# ASSIGNMENT
Go through the data and report each line that holds the string "tumor".

======== DATASET EXCERPT ========

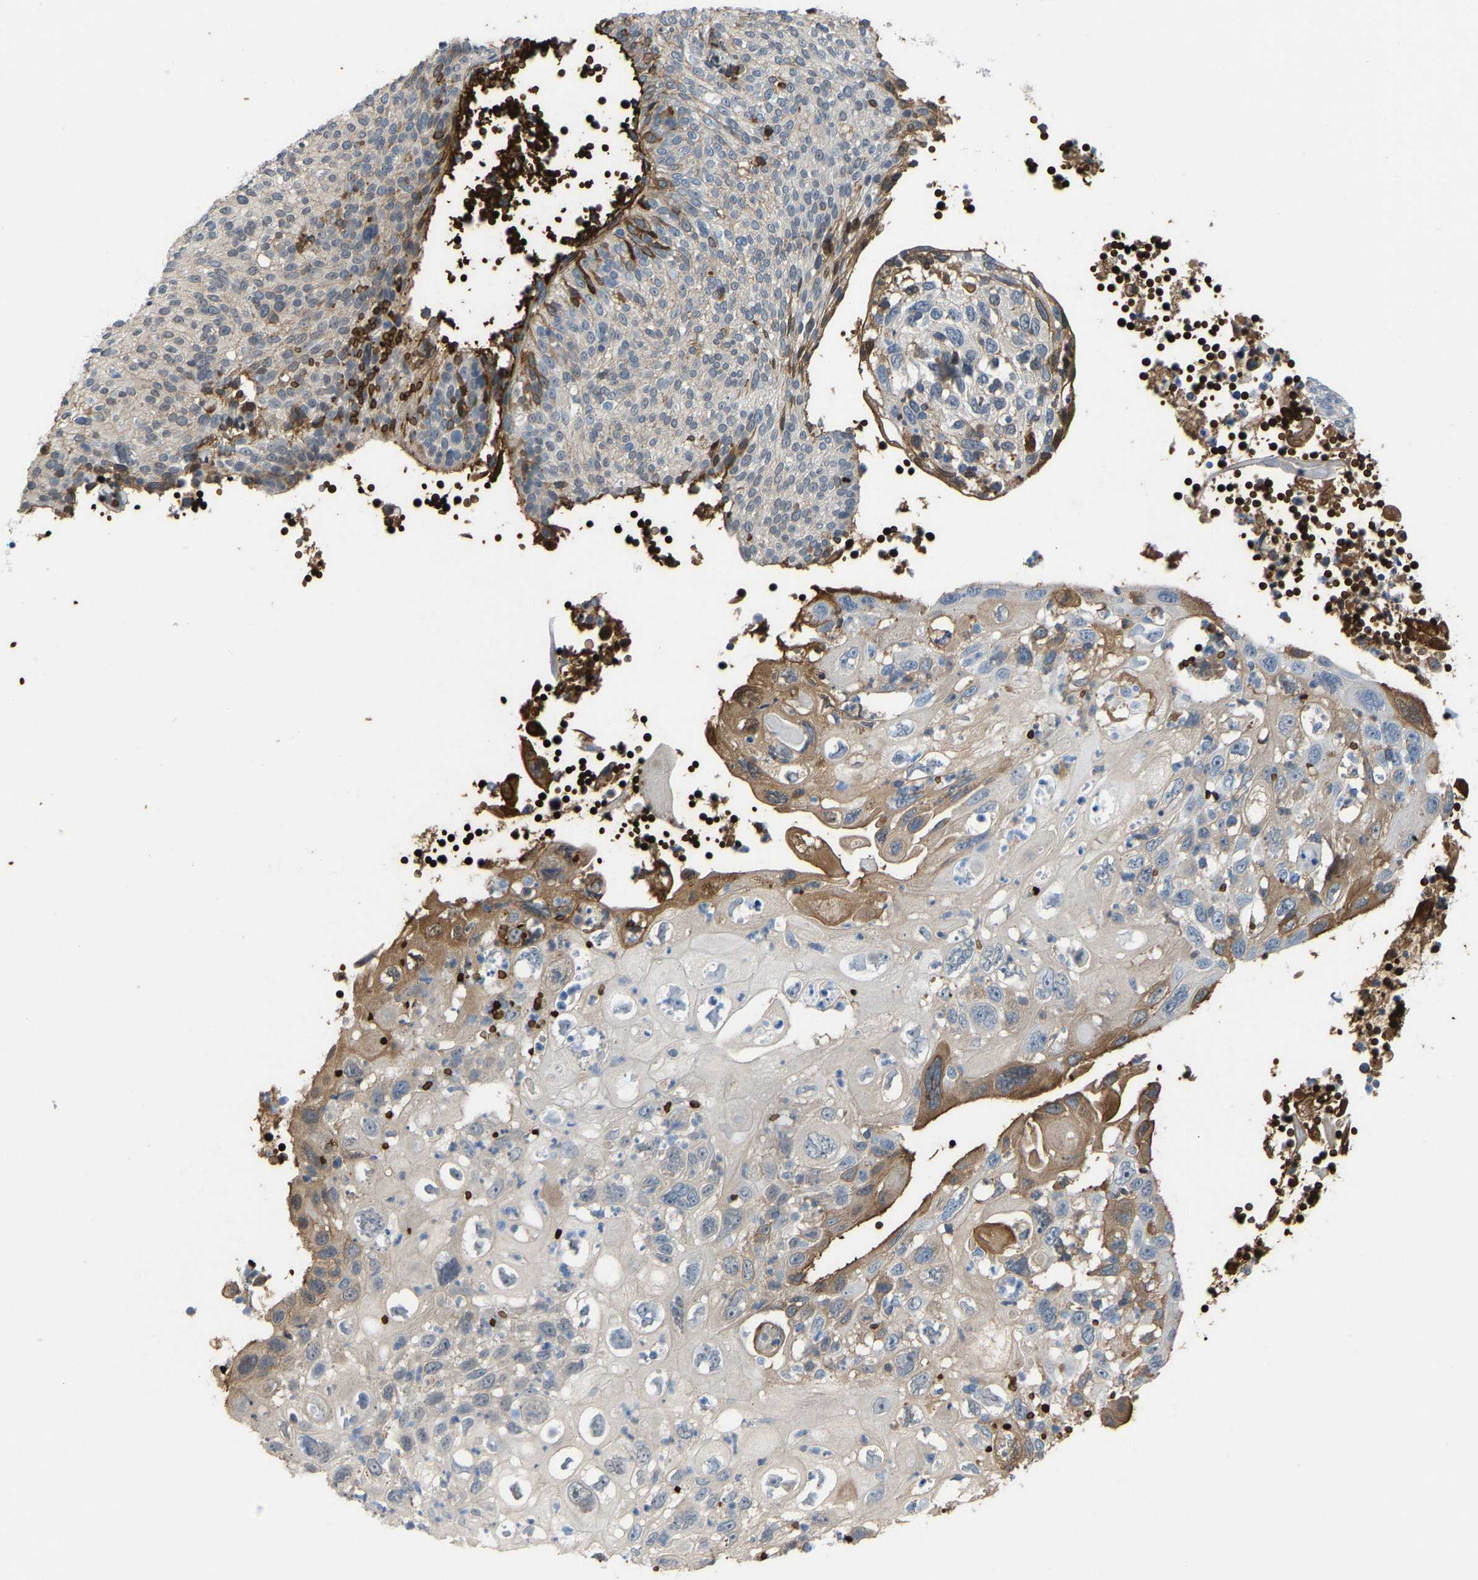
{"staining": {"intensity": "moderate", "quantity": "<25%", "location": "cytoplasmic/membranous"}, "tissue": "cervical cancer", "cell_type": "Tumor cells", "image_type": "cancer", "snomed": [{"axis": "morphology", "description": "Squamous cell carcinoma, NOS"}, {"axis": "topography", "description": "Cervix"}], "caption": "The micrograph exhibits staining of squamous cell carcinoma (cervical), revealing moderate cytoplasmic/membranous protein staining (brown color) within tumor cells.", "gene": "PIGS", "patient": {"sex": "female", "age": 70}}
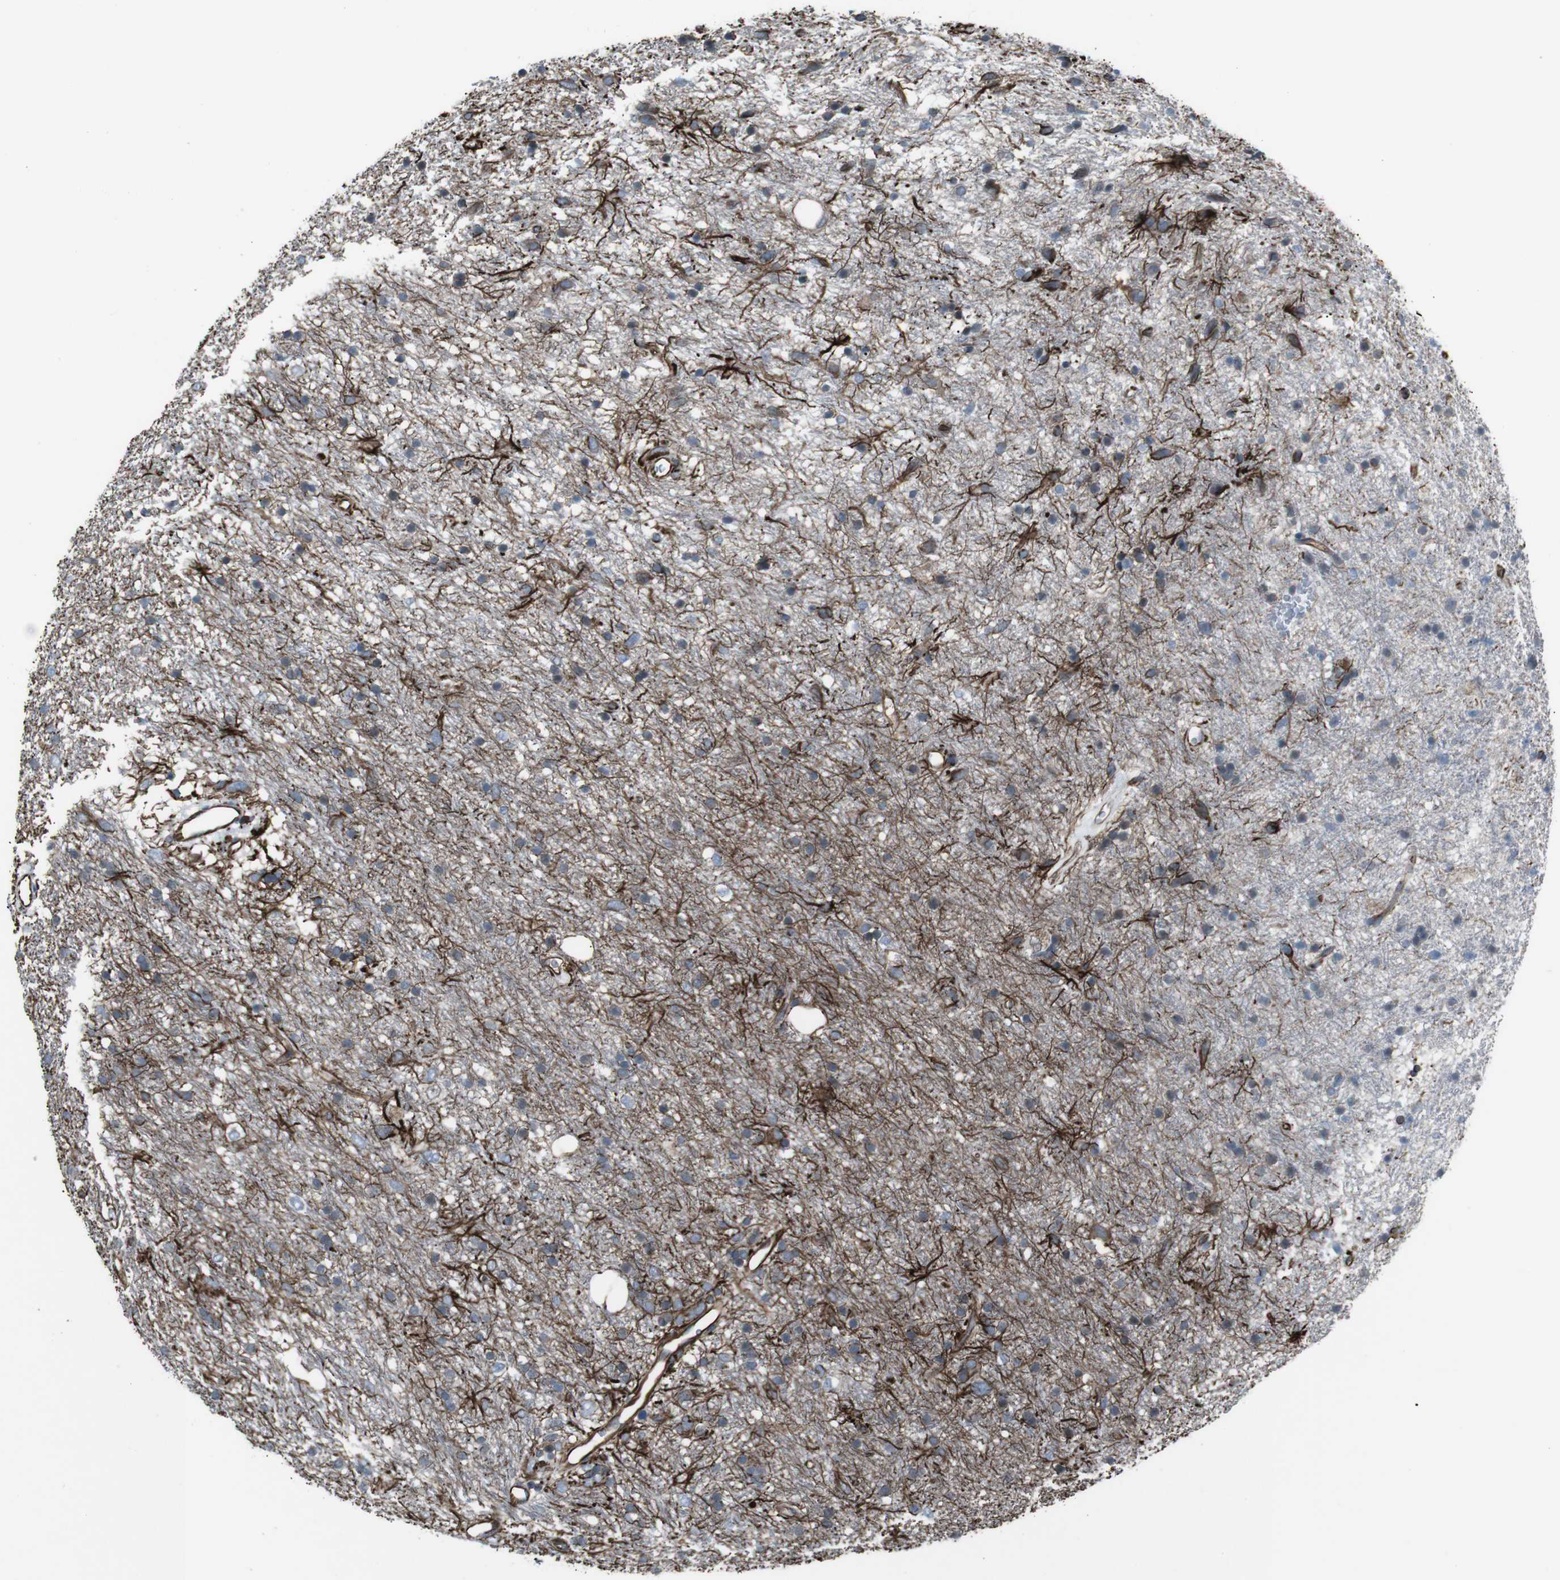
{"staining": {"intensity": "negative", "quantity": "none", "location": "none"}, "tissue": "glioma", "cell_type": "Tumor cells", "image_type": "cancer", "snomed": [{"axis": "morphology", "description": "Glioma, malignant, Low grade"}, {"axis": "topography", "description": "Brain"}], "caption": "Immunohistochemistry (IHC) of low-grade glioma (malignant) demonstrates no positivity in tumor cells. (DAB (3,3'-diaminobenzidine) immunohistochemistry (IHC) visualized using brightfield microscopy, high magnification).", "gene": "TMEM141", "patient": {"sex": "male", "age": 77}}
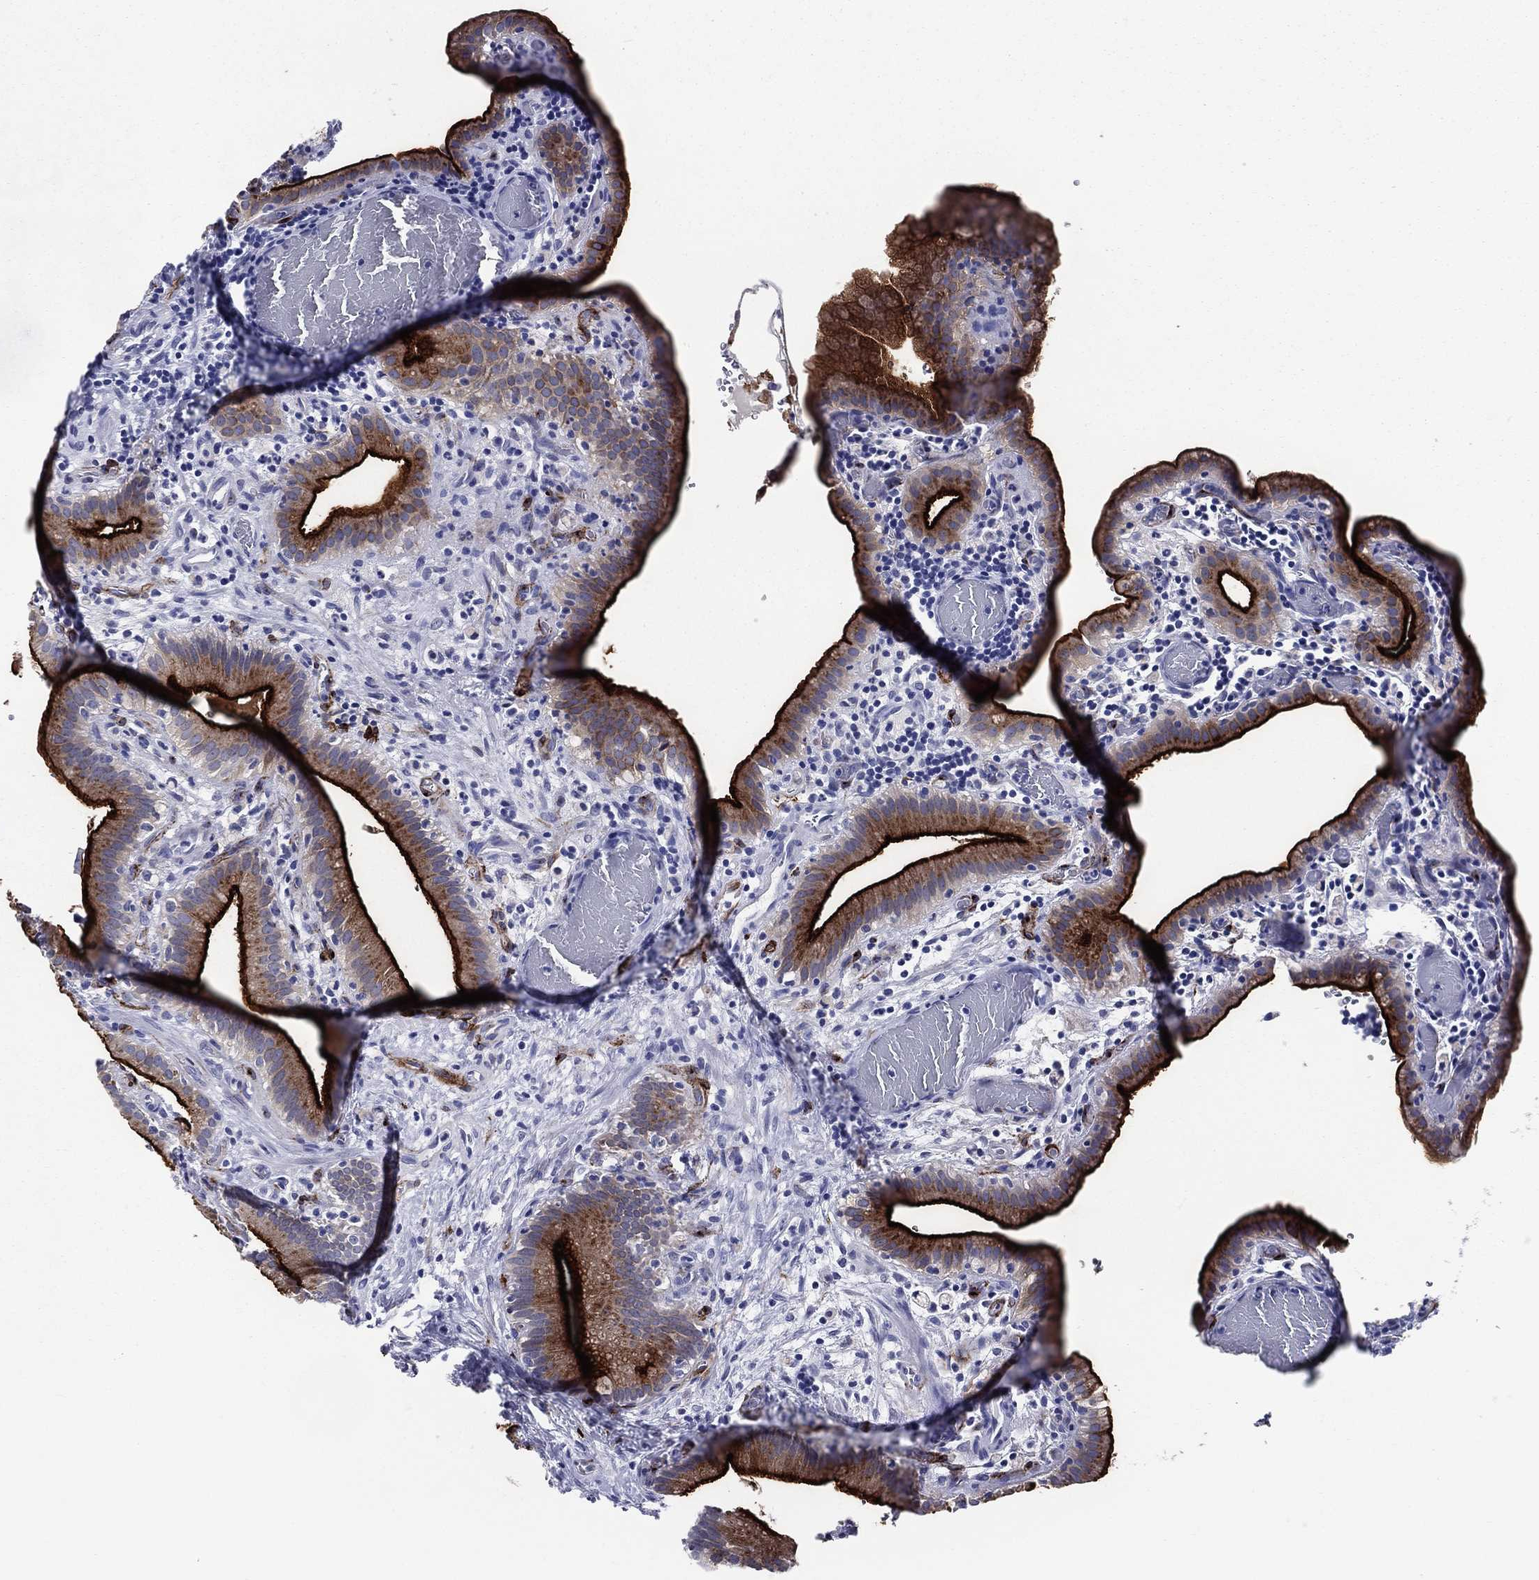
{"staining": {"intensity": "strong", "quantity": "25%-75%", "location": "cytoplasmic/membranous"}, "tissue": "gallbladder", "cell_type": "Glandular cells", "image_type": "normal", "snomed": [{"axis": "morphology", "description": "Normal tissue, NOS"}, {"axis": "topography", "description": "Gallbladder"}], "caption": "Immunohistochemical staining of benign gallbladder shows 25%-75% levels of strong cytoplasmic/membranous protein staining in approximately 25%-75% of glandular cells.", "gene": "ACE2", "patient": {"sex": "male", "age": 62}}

========

# SOLUTION TO THIS EXERCISE
{"staining": {"intensity": "moderate", "quantity": "<25%", "location": "cytoplasmic/membranous"}, "tissue": "cervical cancer", "cell_type": "Tumor cells", "image_type": "cancer", "snomed": [{"axis": "morphology", "description": "Squamous cell carcinoma, NOS"}, {"axis": "topography", "description": "Cervix"}], "caption": "The micrograph exhibits staining of squamous cell carcinoma (cervical), revealing moderate cytoplasmic/membranous protein staining (brown color) within tumor cells.", "gene": "PIGS", "patient": {"sex": "female", "age": 70}}
{"staining": {"intensity": "negative", "quantity": "none", "location": "none"}, "tissue": "glioma", "cell_type": "Tumor cells", "image_type": "cancer", "snomed": [{"axis": "morphology", "description": "Glioma, malignant, Low grade"}, {"axis": "topography", "description": "Brain"}], "caption": "Immunohistochemistry (IHC) of low-grade glioma (malignant) demonstrates no positivity in tumor cells. (DAB (3,3'-diaminobenzidine) immunohistochemistry (IHC) visualized using brightfield microscopy, high magnification).", "gene": "TMEM141", "patient": {"sex": "male", "age": 77}}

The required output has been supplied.